** Opening TASK INPUT block **

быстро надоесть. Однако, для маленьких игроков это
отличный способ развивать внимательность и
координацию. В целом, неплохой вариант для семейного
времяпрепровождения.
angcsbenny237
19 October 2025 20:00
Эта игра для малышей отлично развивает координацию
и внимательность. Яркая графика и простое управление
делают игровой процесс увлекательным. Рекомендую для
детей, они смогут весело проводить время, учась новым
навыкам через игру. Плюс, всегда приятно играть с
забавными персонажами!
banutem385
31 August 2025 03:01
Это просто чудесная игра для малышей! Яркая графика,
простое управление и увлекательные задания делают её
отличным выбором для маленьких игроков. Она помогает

** Closing TASK INPUT block **

> DESCRIPTION OF THE TASK
Reply with an exact copy of the lines running from the one containing "времяпрепровождения." through the end of the entries above, both ends included.

> RESPONSE AREA
времяпрепровождения.
angcsbenny237
19 October 2025 20:00
Эта игра для малышей отлично развивает координацию
и внимательность. Яркая графика и простое управление
делают игровой процесс увлекательным. Рекомендую для
детей, они смогут весело проводить время, учась новым
навыкам через игру. Плюс, всегда приятно играть с
забавными персонажами!
banutem385
31 August 2025 03:01
Это просто чудесная игра для малышей! Яркая графика,
простое управление и увлекательные задания делают её
отличным выбором для маленьких игроков. Она помогает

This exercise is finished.